The federal government did allocate funds to help renters, and thus landlords, but that particular problem never really got off the ground. The JPMorgan study puts it this way (again, footnotes omitted):
Between the Emergency Rental Assistance Program and the American Rescue Plan Act, $46.5 billion of rental assistance has been made available by the federal government for states and localities to distribute. As of the end of September , less than a quarter of the funds have been distributed. The distribution of these funds has been hampered by onerous paperwork requirements for both tenants and landlords to prove that tenants meet strict requirements to qualify for assistance, including matching information from the renter and the landlord. Among the many challenges, many of the most vulnerable tenants are not part of the formal rental market (e.g., subletting, renting illegal units, striking informal agreements, etc.) and are not able to provide the leases or other paperwork that is required of them to receive aid. Government officials have altered the rules of the program over time (e.g., allowing for self-attestation of need, providing advances while paperwork is processed, increasing flexibility for what the funds can be used for, etc.) to accelerate the process for getting assistance to needy families when it became clear that paperwork had become too much of a bottleneck. Such flexibility will be key to helping landlords as the pandemic drags on and keeping tenants in their homes as the expiration of various eviction moratoriums rapidly approaches. This need is especially acute for smaller landlords as they are more likely to supply affordable rental housing and rent shortfalls during the pandemic has caused more of them to sell their rental properties. Helping these landlords helps to preserve our supply of affordable housing.

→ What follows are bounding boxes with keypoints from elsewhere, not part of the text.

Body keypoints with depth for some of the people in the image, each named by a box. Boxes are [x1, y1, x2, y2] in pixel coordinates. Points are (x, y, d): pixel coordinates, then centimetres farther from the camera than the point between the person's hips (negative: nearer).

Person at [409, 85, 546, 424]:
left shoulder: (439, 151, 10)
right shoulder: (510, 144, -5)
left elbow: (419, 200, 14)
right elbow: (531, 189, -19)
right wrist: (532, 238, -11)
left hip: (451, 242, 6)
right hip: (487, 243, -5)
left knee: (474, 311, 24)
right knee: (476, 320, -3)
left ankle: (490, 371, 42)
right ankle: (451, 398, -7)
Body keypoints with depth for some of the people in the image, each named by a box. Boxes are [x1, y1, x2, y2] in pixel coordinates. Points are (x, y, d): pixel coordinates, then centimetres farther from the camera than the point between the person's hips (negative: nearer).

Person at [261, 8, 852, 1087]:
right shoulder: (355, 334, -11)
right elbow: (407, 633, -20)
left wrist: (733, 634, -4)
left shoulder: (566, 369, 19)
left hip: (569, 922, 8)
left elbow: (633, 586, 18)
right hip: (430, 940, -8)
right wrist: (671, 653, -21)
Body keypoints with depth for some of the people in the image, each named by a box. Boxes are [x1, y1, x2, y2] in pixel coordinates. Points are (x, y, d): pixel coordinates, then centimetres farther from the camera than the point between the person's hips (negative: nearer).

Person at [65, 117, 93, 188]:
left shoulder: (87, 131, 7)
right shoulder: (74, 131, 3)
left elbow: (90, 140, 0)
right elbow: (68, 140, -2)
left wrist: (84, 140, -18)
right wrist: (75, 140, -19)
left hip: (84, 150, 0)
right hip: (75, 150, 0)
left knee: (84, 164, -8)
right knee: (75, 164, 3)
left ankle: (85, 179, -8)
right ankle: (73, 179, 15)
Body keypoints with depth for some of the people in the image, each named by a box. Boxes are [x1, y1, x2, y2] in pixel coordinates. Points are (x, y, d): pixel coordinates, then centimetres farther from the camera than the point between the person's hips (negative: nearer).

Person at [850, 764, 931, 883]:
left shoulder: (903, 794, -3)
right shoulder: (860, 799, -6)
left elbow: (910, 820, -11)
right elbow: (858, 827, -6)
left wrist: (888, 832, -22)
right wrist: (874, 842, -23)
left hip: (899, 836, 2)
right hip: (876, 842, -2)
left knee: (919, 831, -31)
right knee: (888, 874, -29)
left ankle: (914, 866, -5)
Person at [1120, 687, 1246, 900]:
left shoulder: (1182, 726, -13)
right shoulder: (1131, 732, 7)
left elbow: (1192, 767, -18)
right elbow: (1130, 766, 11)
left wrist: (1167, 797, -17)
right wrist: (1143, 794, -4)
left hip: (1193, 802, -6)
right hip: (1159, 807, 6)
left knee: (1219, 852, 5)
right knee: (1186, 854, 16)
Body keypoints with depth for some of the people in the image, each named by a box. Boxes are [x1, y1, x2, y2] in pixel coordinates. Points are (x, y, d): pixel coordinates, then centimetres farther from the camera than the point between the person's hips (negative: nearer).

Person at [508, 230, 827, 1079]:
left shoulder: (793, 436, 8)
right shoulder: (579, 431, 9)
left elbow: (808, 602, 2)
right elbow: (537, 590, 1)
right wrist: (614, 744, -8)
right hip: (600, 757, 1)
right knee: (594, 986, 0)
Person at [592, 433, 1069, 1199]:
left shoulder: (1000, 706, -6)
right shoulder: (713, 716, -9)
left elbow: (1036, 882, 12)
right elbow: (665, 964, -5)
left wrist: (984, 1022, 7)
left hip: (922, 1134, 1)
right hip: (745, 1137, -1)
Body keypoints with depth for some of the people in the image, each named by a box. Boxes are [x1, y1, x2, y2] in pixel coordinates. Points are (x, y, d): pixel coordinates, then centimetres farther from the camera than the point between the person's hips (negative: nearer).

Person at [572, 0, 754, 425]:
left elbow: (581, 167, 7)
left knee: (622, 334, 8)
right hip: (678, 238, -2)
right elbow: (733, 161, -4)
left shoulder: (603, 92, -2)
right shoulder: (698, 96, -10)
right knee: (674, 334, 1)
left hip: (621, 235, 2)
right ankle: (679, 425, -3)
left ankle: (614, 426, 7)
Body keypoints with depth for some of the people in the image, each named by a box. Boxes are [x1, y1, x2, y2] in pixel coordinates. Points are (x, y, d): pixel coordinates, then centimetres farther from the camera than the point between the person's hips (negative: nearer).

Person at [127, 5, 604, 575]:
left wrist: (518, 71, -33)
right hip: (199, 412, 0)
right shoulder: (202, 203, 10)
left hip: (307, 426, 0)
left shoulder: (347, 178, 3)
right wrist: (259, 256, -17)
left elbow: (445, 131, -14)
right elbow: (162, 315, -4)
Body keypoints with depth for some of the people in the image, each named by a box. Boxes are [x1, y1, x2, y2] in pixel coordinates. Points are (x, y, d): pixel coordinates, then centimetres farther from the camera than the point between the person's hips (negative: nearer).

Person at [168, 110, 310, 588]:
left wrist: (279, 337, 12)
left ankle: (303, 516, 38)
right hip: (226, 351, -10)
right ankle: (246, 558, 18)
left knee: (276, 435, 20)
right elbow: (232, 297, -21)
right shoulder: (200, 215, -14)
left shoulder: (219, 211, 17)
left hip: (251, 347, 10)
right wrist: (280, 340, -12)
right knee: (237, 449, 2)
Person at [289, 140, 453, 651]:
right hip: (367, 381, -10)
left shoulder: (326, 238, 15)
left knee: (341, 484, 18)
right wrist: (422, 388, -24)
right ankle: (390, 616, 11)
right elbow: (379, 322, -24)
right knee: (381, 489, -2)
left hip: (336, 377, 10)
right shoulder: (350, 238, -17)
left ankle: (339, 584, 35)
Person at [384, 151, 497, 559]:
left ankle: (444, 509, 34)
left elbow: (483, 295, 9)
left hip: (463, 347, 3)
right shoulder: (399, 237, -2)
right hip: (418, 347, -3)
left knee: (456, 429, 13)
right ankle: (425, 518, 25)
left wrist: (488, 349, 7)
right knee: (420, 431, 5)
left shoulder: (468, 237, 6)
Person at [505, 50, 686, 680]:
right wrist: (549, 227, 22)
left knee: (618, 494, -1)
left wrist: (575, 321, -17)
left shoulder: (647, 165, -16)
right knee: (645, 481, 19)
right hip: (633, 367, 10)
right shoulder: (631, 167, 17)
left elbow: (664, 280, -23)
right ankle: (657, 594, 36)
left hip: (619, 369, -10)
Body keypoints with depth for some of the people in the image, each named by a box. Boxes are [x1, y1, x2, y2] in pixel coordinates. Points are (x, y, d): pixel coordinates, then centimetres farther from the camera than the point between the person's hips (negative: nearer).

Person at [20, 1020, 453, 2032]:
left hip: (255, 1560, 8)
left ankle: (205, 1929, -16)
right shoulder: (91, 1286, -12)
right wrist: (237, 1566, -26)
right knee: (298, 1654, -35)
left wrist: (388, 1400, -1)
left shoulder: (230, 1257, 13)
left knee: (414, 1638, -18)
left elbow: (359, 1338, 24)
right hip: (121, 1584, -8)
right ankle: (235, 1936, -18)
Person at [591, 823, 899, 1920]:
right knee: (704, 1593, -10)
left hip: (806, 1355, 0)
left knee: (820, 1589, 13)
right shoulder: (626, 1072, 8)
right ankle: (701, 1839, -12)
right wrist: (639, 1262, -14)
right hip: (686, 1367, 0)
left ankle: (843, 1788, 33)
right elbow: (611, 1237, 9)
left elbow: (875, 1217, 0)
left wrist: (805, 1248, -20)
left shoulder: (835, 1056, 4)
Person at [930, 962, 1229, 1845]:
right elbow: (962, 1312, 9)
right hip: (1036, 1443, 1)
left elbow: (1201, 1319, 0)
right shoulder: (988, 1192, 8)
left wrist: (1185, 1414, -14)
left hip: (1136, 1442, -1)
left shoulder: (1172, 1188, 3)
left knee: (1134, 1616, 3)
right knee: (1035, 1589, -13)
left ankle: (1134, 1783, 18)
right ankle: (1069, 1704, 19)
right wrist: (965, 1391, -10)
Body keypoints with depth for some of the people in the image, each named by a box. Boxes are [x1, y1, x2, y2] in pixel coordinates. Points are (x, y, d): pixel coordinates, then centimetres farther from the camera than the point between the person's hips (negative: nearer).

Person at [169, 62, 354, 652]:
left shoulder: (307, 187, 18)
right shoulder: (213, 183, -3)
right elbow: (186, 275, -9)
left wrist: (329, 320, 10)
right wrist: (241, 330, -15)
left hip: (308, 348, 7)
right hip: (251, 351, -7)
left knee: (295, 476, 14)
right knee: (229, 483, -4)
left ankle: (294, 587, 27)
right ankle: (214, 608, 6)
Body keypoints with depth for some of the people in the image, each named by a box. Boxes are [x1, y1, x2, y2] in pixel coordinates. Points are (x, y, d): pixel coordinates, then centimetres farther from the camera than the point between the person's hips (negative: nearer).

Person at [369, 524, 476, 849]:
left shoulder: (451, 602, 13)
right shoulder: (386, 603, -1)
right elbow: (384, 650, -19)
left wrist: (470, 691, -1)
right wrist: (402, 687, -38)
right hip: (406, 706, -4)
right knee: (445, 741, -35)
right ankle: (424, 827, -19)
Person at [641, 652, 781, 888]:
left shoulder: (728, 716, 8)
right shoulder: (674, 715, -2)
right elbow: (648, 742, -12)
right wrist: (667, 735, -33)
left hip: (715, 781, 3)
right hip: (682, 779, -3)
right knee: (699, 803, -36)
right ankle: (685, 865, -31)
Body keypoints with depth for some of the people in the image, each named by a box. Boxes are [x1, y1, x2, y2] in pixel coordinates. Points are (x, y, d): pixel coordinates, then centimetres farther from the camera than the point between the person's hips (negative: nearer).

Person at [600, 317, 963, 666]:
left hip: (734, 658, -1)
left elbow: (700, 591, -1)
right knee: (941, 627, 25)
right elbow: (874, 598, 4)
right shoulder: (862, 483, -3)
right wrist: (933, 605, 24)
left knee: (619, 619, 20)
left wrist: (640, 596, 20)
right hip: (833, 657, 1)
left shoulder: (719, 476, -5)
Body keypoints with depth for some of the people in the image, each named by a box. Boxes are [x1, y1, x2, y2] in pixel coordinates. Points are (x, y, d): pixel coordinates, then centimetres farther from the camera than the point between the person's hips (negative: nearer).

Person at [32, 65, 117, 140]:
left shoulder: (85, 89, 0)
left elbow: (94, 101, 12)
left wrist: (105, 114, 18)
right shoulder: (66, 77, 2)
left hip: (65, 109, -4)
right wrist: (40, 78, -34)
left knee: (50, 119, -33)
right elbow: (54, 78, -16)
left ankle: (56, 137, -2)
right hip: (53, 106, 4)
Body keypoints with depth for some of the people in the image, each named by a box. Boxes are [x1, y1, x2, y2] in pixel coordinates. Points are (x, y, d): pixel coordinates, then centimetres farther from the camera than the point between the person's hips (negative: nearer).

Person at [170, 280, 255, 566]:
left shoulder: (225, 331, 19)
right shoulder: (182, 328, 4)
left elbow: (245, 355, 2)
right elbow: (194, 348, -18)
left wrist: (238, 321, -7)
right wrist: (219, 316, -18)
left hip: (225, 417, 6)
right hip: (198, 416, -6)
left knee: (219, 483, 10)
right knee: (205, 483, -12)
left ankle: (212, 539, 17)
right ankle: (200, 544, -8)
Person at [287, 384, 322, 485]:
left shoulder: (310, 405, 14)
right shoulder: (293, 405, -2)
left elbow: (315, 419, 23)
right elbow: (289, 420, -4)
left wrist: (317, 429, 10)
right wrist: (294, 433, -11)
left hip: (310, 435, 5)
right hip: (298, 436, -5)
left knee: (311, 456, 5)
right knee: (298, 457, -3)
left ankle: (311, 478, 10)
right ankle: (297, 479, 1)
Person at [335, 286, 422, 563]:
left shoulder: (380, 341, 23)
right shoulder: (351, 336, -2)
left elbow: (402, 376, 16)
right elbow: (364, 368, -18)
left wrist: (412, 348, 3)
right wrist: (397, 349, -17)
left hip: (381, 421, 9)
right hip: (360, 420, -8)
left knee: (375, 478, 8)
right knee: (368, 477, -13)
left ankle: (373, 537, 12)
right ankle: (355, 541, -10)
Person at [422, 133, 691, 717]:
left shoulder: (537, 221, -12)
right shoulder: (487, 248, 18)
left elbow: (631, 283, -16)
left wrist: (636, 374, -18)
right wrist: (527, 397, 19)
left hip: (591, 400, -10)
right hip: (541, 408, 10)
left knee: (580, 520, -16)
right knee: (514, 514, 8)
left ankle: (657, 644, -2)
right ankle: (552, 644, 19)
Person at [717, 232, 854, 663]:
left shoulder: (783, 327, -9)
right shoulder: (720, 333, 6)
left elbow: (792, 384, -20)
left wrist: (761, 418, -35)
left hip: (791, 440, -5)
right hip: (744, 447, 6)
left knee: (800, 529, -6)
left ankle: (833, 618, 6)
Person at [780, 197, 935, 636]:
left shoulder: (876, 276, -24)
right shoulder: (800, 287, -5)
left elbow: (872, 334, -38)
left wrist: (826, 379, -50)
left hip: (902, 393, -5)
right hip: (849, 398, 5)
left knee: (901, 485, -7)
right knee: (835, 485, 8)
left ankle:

Renters tend to haver lower income than landlords, and renters suffered more in financial terms during the pandemic than landlords. But given that the US rental housing markets are fundamentally based on private-sector rentals, the ability and willingness of landlords to be provide affordable rental housing in the future is important
The issue of what rules should govern rental evictions existed before the pandemic, and will be a perennial topic moving ahead as well. Whatever the case for a national moratorium as a short-term or even a medium-term step, it surely can’t be a permanent policy. The HUD publication goes into these issues and discusses various local programs, although I don’t have a strong sense of what localities have rules that work better or worse. The HUD also offer some interesting evidence that evictions tend to be highly concentrated in certain areas and even among certain landlords in those areas. As the report notes: “Among the implications of these findings is that interventions targeted at the neighborhoods, buildings, and landlords responsible for significant numbers of evictions can have a profound impact.”